Enflasyon bir canavar.
Cüzdanların düşmanıdır.
Yer bitirir.
90'lı yıllarda aylık yüzde 150'lik enflasyon oranlarını yaşamıştık.
2002 krizinde yüze ikibine varan enflasyonu da gördük.
Kriz ortamıydı, yıktı geçti.
5 Nisan kararlarının alındığı 1994'de ve 2002 krizinde birçok iş insanı perişan oldu.
Şirketler battı.
5 Nisan kararları sırasında dövizle borçlananların, borç yükü bir gecede iki kat artmıştı.
Perişanlıktı.
Rahmetli Bülent Ecevit, rayından çıkan ekonomimizi yeniden düzene sokması için taa Amerika'dan Dünya Bankası çalışanı Kemal Derviş'i getirip, ekonomi politikalarının başına geçirmişti.
O kriz ortamı her şeyi alt üst etti.
Türkiye'de artık hiç bir şey eskisi gibi olmayacaktı.
Siyaseti bile şekillendirdi o kriz ortamı.
AK Parti, bu ortamda doğdu.
2003'de iktidara gelen AK Parti, 2007 yılına kadar Derviş'in dönemin koalisyon hükümetine önerdiği mali disipline sadık kalarak Türkiye'ye nefes aldırdı.
Ve fakat.
Her uzun süreli iktidarlar gibi AK Parti'de, 2007'den sonra popülist politikalara ihtiyaç duyarak mali disiplinden uzaklaşmaya başladı.
Ekonomideki bozulmada bu tarihten itibaren gözlenmeye başladı.
Muhalefet, ''Kriz var'' derken, AK Parti bu iddiayı şiddetle rt ediyor.
Ekonomide ne 1994, ne de 2002'deki gibi bir kriz yaşanmadığını biliyoruz elbette.
Ve fakat.
Günümüz ekonomi ortamının da güllük/gülistanlık olmadığı da anlaşılıyor.
Raflardaki fiyatlar yerinde durmuyor çünkü.
Cumhurbaşkanı Recep Tayyip Erdoğan önceki gün gezdiği Tarım kredi Kooperatiflerinin marketlerindeki fiyatları çok makul bulmuş.
Cumhurbaşkanı’nın, iki yıl önce de marketlerde incelemede bulunduğunu biliyoruz ama raftaki bazı ürünlerin bu iki yıllık sürede iki kat arttığı da anlaşılıyor.
Mesela, Ayçiçek yağı bu sürede iki kart artmış.
Peynir fiyatı da, zeytin fiyatı da yerinde durmuyor.
yaz aylarında sebze fiyatları düşer biliyorsunuz ama Ayşekadın fasulyeyi 12 liranın altında alabilen biri var mı bilmiyorum.

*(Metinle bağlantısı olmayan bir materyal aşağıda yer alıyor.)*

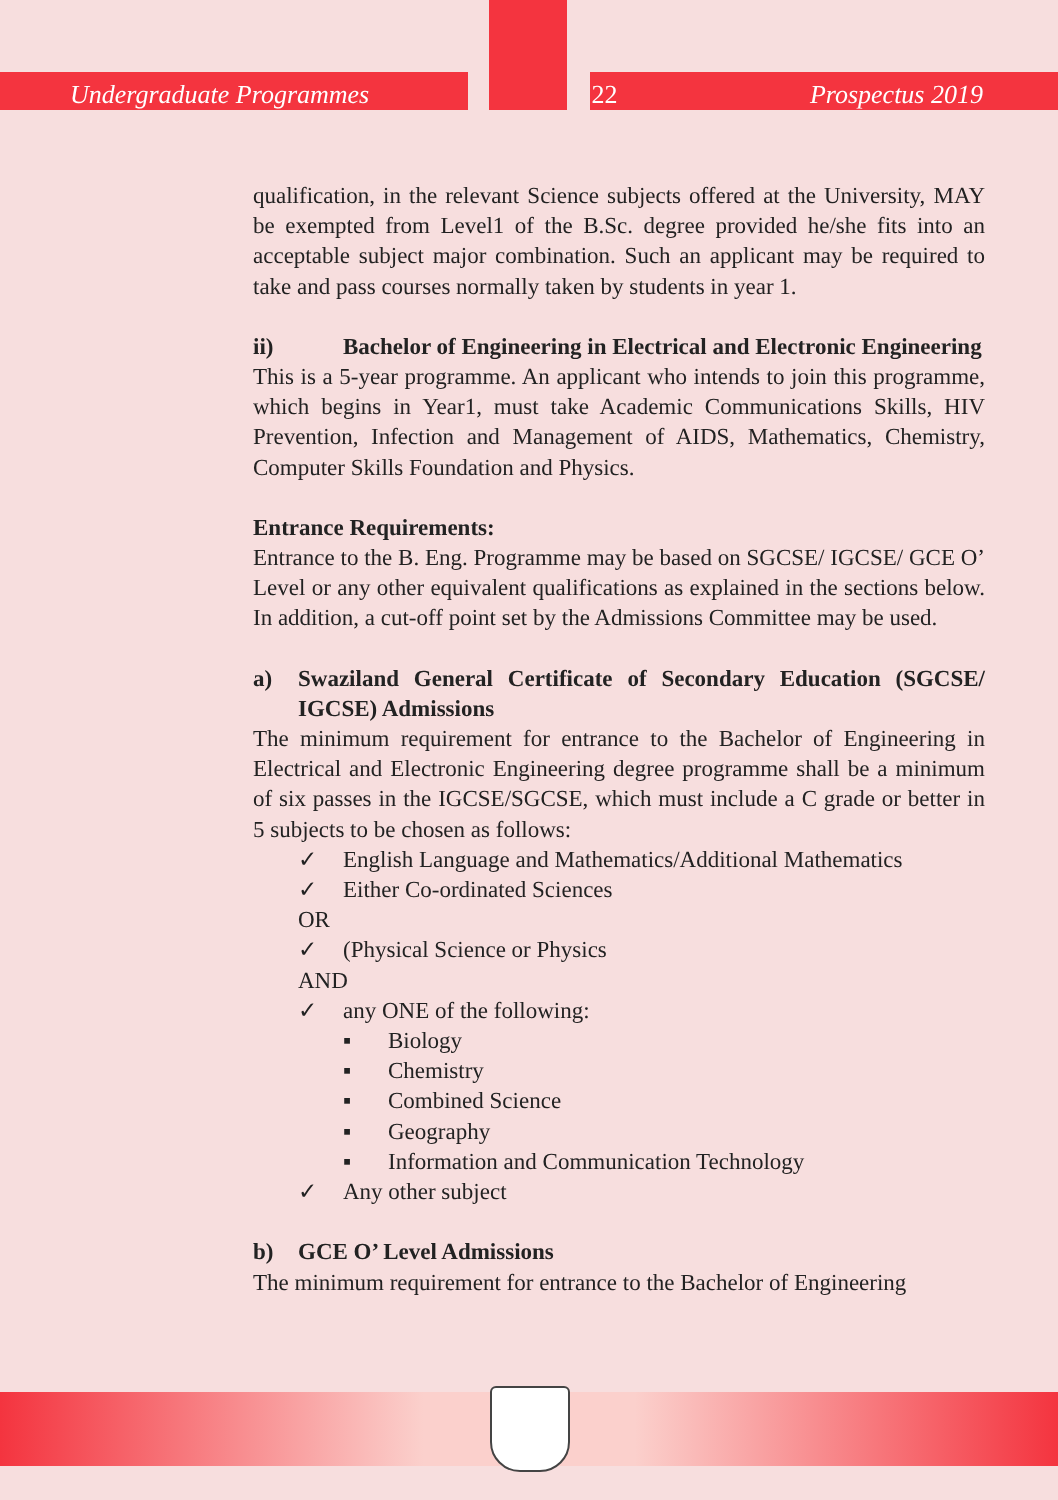Undergraduate Programmes 22 Prospectus 2019
qualification, in the relevant Science subjects offered at the University, MAY be exempted from Level1 of the B.Sc. degree provided he/she fits into an acceptable subject major combination. Such an applicant may be required to take and pass courses normally taken by students in year 1.
ii) Bachelor of Engineering in Electrical and Electronic Engineering
This is a 5-year programme. An applicant who intends to join this programme, which begins in Year1, must take Academic Communications Skills, HIV Prevention, Infection and Management of AIDS, Mathematics, Chemistry, Computer Skills Foundation and Physics.
Entrance Requirements:
Entrance to the B. Eng. Programme may be based on SGCSE/ IGCSE/ GCE O’ Level or any other equivalent qualifications as explained in the sections below. In addition, a cut-off point set by the Admissions Committee may be used.
a) Swaziland General Certificate of Secondary Education (SGCSE/ IGCSE) Admissions
The minimum requirement for entrance to the Bachelor of Engineering in Electrical and Electronic Engineering degree programme shall be a minimum of six passes in the IGCSE/SGCSE, which must include a C grade or better in 5 subjects to be chosen as follows:
✓ English Language and Mathematics/Additional Mathematics
✓ Either Co-ordinated Sciences
OR
✓ (Physical Science or Physics
AND
✓ any ONE of the following:
▪ Biology
▪ Chemistry
▪ Combined Science
▪ Geography
▪ Information and Communication Technology
✓ Any other subject
b) GCE O’ Level Admissions
The minimum requirement for entrance to the Bachelor of Engineering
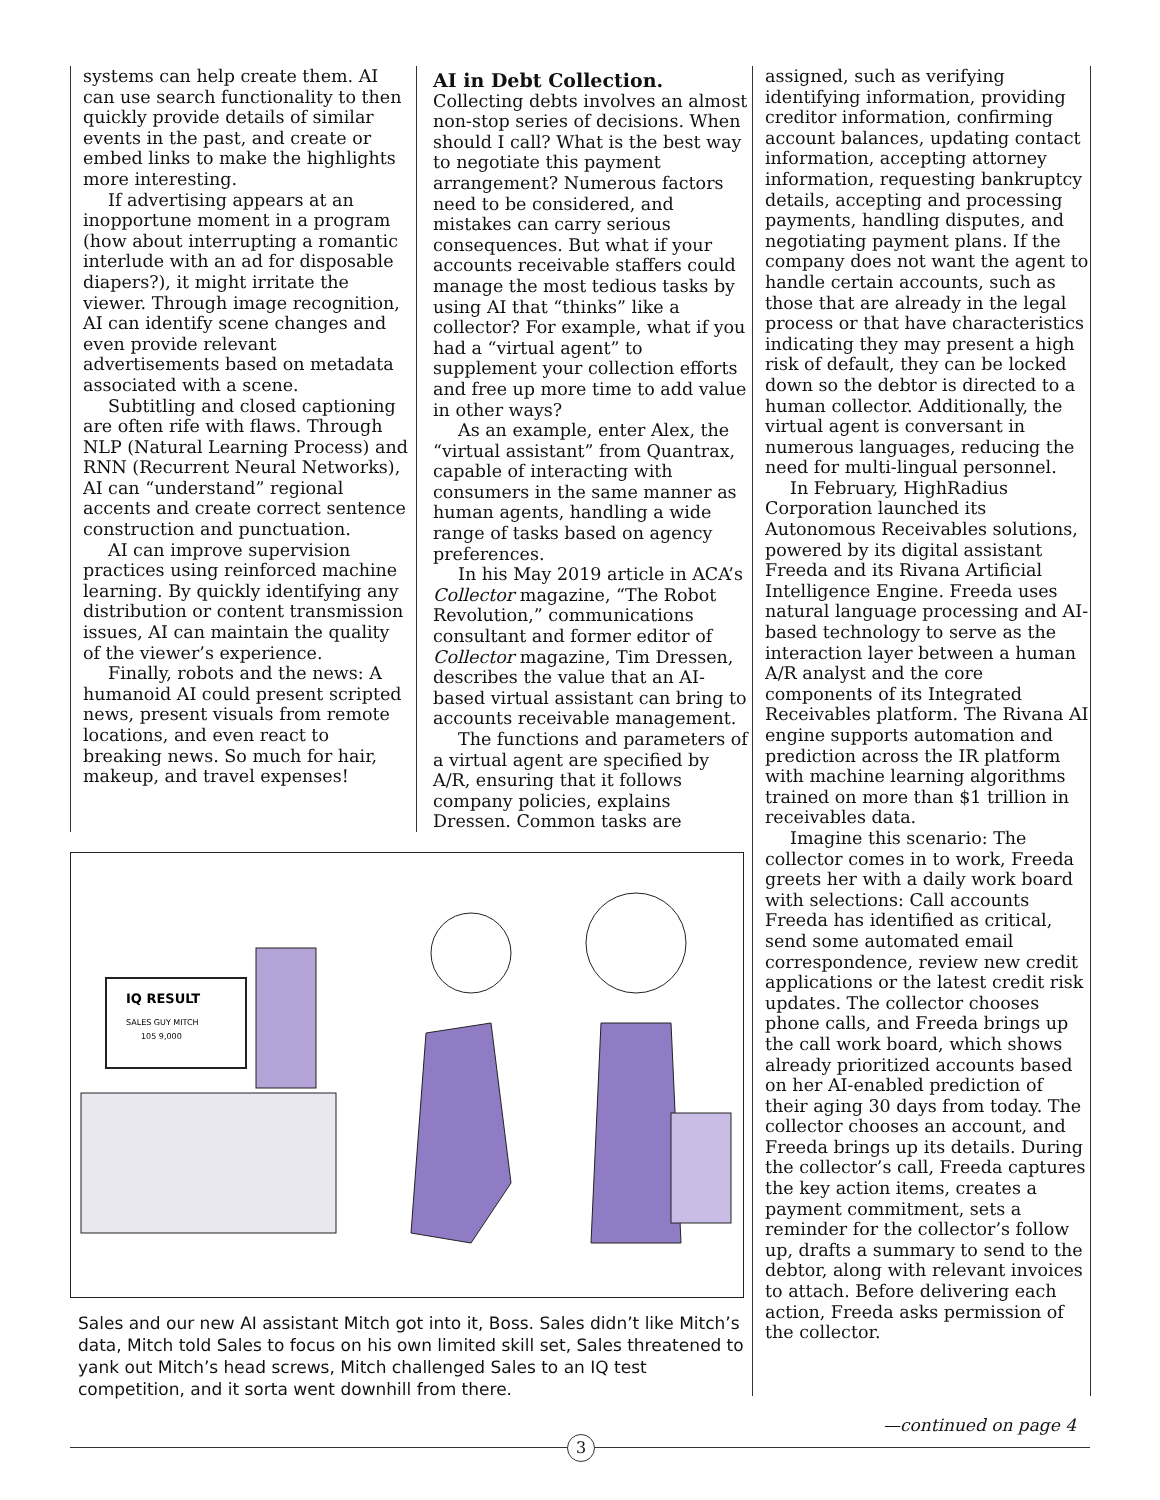systems can help create them. AI can use search functionality to then quickly provide details of similar events in the past, and create or embed links to make the highlights more interesting.
If advertising appears at an inopportune moment in a program (how about interrupting a romantic interlude with an ad for disposable diapers?), it might irritate the viewer. Through image recognition, AI can identify scene changes and even provide relevant advertisements based on metadata associated with a scene.
Subtitling and closed captioning are often rife with flaws. Through NLP (Natural Learning Process) and RNN (Recurrent Neural Networks), AI can “understand” regional accents and create correct sentence construction and punctuation.
AI can improve supervision practices using reinforced machine learning. By quickly identifying any distribution or content transmission issues, AI can maintain the quality of the viewer’s experience.
Finally, robots and the news: A humanoid AI could present scripted news, present visuals from remote locations, and even react to breaking news. So much for hair, makeup, and travel expenses!
AI in Debt Collection.
Collecting debts involves an almost non-stop series of decisions. When should I call? What is the best way to negotiate this payment arrangement? Numerous factors need to be considered, and mistakes can carry serious consequences. But what if your accounts receivable staffers could manage the most tedious tasks by using AI that “thinks” like a collector? For example, what if you had a “virtual agent” to supplement your collection efforts and free up more time to add value in other ways?
As an example, enter Alex, the “virtual assistant” from Quantrax, capable of interacting with consumers in the same manner as human agents, handling a wide range of tasks based on agency preferences.
In his May 2019 article in ACA’s Collector magazine, “The Robot Revolution,” communications consultant and former editor of Collector magazine, Tim Dressen, describes the value that an AI-based virtual assistant can bring to accounts receivable management.
The functions and parameters of a virtual agent are specified by A/R, ensuring that it follows company policies, explains Dressen. Common tasks are
assigned, such as verifying identifying information, providing creditor information, confirming account balances, updating contact information, accepting attorney information, requesting bankruptcy details, accepting and processing payments, handling disputes, and negotiating payment plans. If the company does not want the agent to handle certain accounts, such as those that are already in the legal process or that have characteristics indicating they may present a high risk of default, they can be locked down so the debtor is directed to a human collector. Additionally, the virtual agent is conversant in numerous languages, reducing the need for multi-lingual personnel.
In February, HighRadius Corporation launched its Autonomous Receivables solutions, powered by its digital assistant Freeda and its Rivana Artificial Intelligence Engine. Freeda uses natural language processing and AI-based technology to serve as the interaction layer between a human A/R analyst and the core components of its Integrated Receivables platform. The Rivana AI engine supports automation and prediction across the IR platform with machine learning algorithms trained on more than $1 trillion in receivables data.
Imagine this scenario: The collector comes in to work, Freeda greets her with a daily work board with selections: Call accounts Freeda has identified as critical, send some automated email correspondence, review new credit applications or the latest credit risk updates. The collector chooses phone calls, and Freeda brings up the call work board, which shows already prioritized accounts based on her AI-enabled prediction of their aging 30 days from today. The collector chooses an account, and Freeda brings up its details. During the collector’s call, Freeda captures the key action items, creates a payment commitment, sets a reminder for the collector’s follow up, drafts a summary to send to the debtor, along with relevant invoices to attach. Before delivering each action, Freeda asks permission of the collector.
IQ RESULT
SALES GUY MITCH
105 9,000
Sales and our new AI assistant Mitch got into it, Boss. Sales didn’t like Mitch’s data, Mitch told Sales to focus on his own limited skill set, Sales threatened to yank out Mitch’s head screws, Mitch challenged Sales to an IQ test competition, and it sorta went downhill from there.
—continued on page 4
3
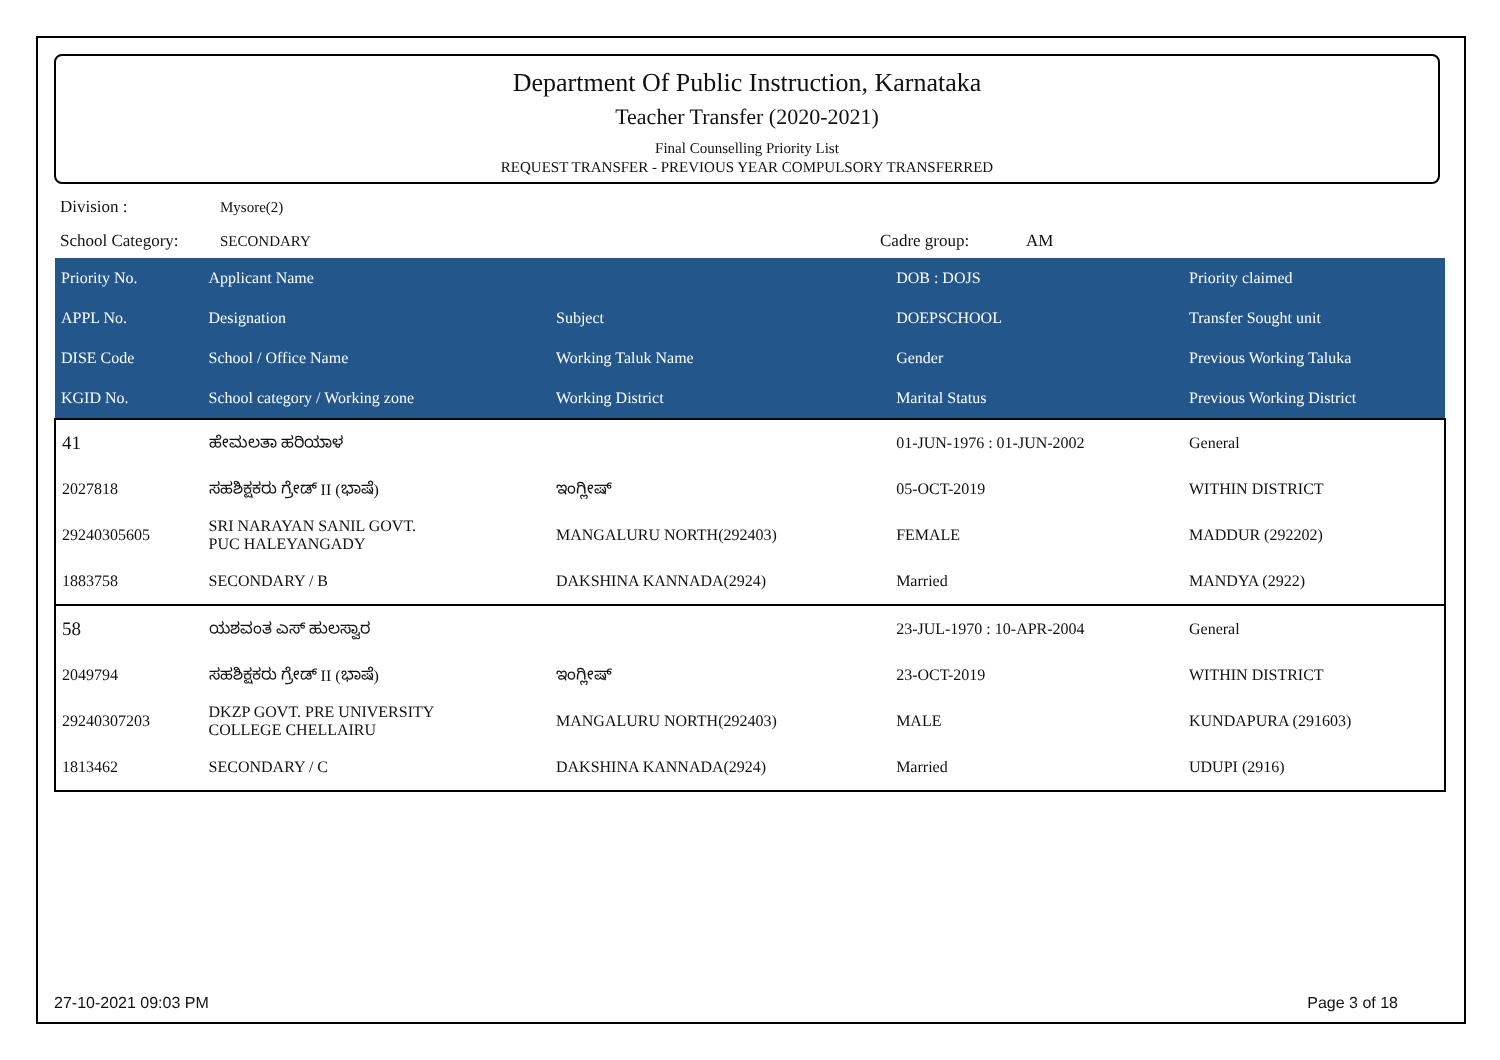Department Of Public Instruction, Karnataka
Teacher Transfer (2020-2021)
Final Counselling Priority List
REQUEST TRANSFER - PREVIOUS YEAR COMPULSORY TRANSFERRED
Division : Mysore(2)
School Category: SECONDARY Cadre group: AM
| Priority No. | Applicant Name | | DOB : DOJS | Priority claimed |
| --- | --- | --- | --- | --- |
| APPL No. | Designation | Subject | DOEPSCHOOL | Transfer Sought unit |
| DISE Code | School / Office Name | Working Taluk Name | Gender | Previous Working Taluka |
| KGID No. | School category / Working zone | Working District | Marital Status | Previous Working District |
| 41 | ಹೇಮಲತಾ ಹರಿಯಾಳ | | 01-JUN-1976 : 01-JUN-2002 | General |
| 2027818 | ಸಹಶಿಕ್ಷಕರು ಗ್ರೇಡ್ II (ಭಾಷೆ) | ಇಂಗ್ಲೀಷ್ | 05-OCT-2019 | WITHIN DISTRICT |
| 29240305605 | SRI NARAYAN SANIL GOVT. PUC HALEYANGADY | MANGALURU NORTH(292403) | FEMALE | MADDUR (292202) |
| 1883758 | SECONDARY / B | DAKSHINA KANNADA(2924) | Married | MANDYA (2922) |
| 58 | ಯಶವಂತ ಎಸ್ ಹುಲಸ್ವಾರ | | 23-JUL-1970 : 10-APR-2004 | General |
| 2049794 | ಸಹಶಿಕ್ಷಕರು ಗ್ರೇಡ್ II (ಭಾಷೆ) | ಇಂಗ್ಲೀಷ್ | 23-OCT-2019 | WITHIN DISTRICT |
| 29240307203 | DKZP GOVT. PRE UNIVERSITY COLLEGE CHELLAIRU | MANGALURU NORTH(292403) | MALE | KUNDAPURA (291603) |
| 1813462 | SECONDARY / C | DAKSHINA KANNADA(2924) | Married | UDUPI (2916) |
27-10-2021 09:03 PM Page 3 of 18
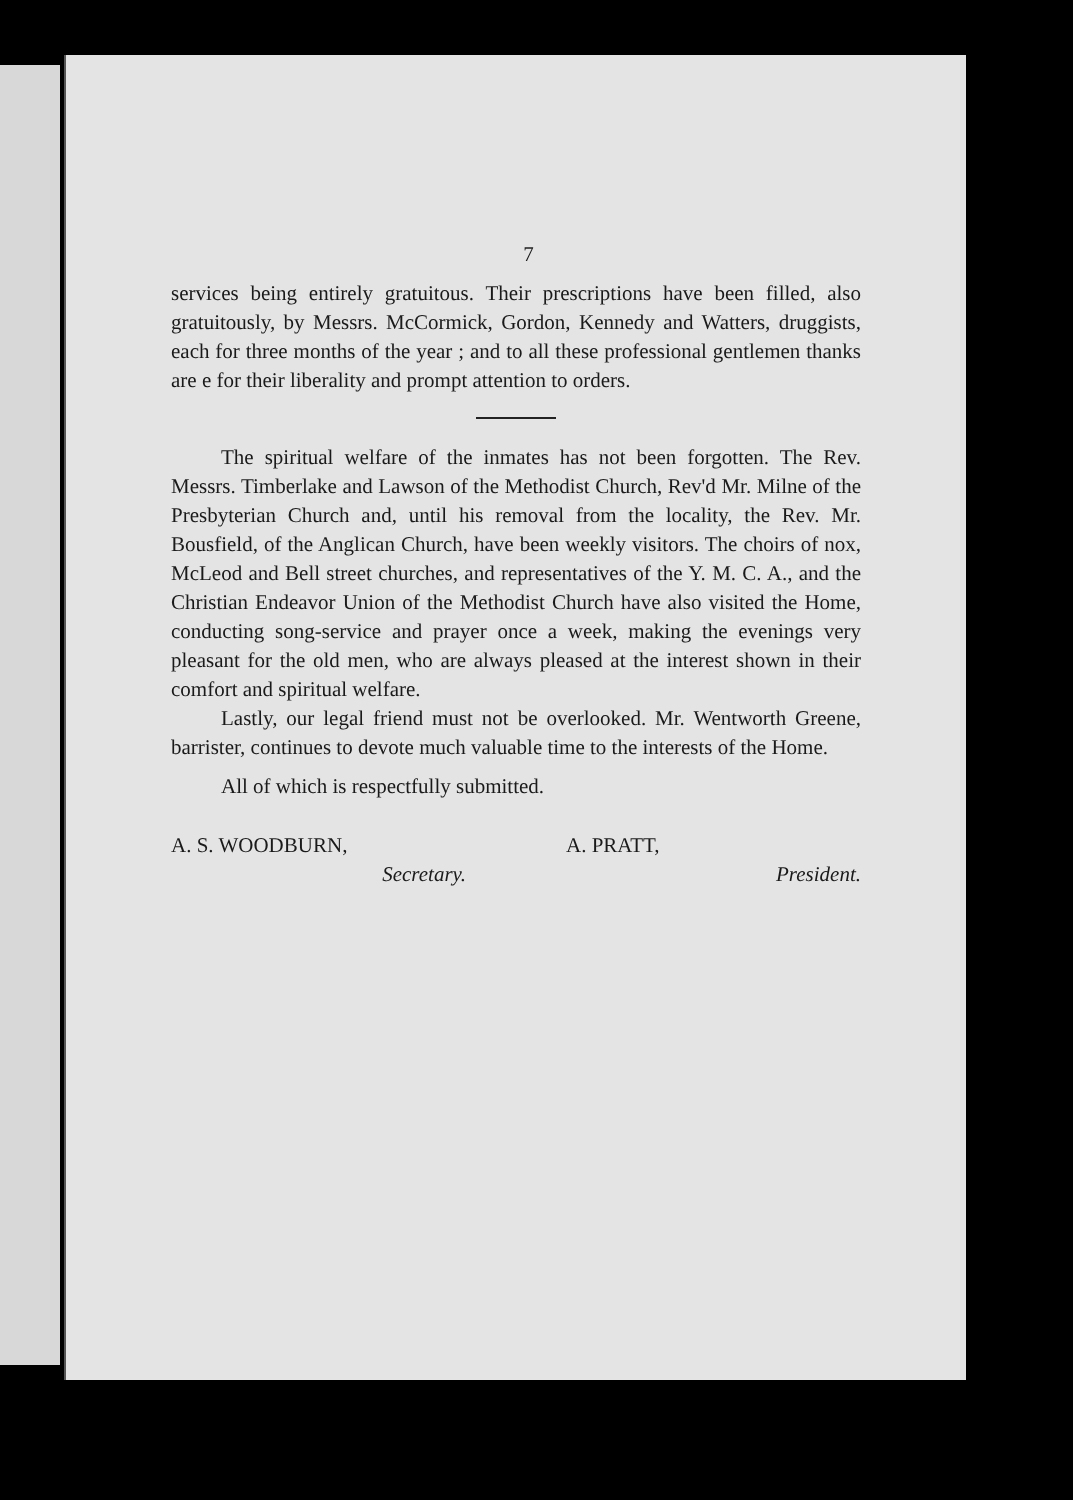7
services being entirely gratuitous. Their prescriptions have been filled, also gratuitously, by Messrs. McCormick, Gordon, Kennedy and Watters, druggists, each for three months of the year ; and to all these professional gentlemen thanks are e for their liberality and prompt attention to orders.
The spiritual welfare of the inmates has not been forgotten. The Rev. Messrs. Timberlake and Lawson of the Methodist Church, Rev'd Mr. Milne of the Presbyterian Church and, until his removal from the locality, the Rev. Mr. Bousfield, of the Anglican Church, have been weekly visitors. The choirs of nox, McLeod and Bell street churches, and representatives of the Y. M. C. A., and the Christian Endeavor Union of the Methodist Church have also visited the Home, conducting song-service and prayer once a week, making the evenings very pleasant for the old men, who are always pleased at the interest shown in their comfort and spiritual welfare.
Lastly, our legal friend must not be overlooked. Mr. Wentworth Greene, barrister, continues to devote much valuable time to the interests of the Home.
All of which is respectfully submitted.
A. S. WOODBURN,
Secretary.
A. PRATT,
President.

Domates bile bu hafta İstasyon pazarında altı liraydı.
Enflasyonla ilgili haberler geçmişte karikatürlerle anlatılırdı eskiden.
Günümüzde Pencere'deki köşesinde İ.Bülent Çelik bunu yapıyor ama Enflasyon'a ''Enflasyon Canavarı'' yakıştırmasını en iyi Rahmetli Bedri Koraman yapmıştı geçmişte.
Enflasyon'a 'Canavar' yakıştırması, çok yerinde bir tanımlamaydı.
TÜİK, enflasyon'un eylülde yüzde 1,25 oranında arttığını belirtirken artışın, yıllık bazda ise yüzde 19,58 olduğunu açıkladı biliyorsunuz.
Gerçekte böyle mi?
Bazı rakamlar verelim ve bu konudaki değerlendirmeyi varın siz yapın.
Bir yıl içersinde yumurta ve domates yüzde 70, Ayçiçek yağı yüzde 52, margarin yüzde 50, peynir ise yüze 35 oranında artmış.
Temel gıda maddelerinde yüzde 20'nin altında fiyatı artan bir ürüne rastlanmıyorken TÜİK'in enflasyonu hala yüzde 20'nin altında.
Emekliye yüzde 8,5 zam verildi.
Memur maaş zammı da, toplu iş sözleşmesi öncesi mangalda kül bırakmayan sendikacılara rağmen enflasyonun çok altında kaldı.
Kamu işçilerinin beklentileri de hayal kırıklığı ile sonuçlanmıştı.
Asgari ücretten hiç söz etmiyorum, Çin'in bile altında asgari ücret ödeniyor çalışanlarımıza.
Demem o ki;
Enflasyon canavarı can yakmaya devam ediyor.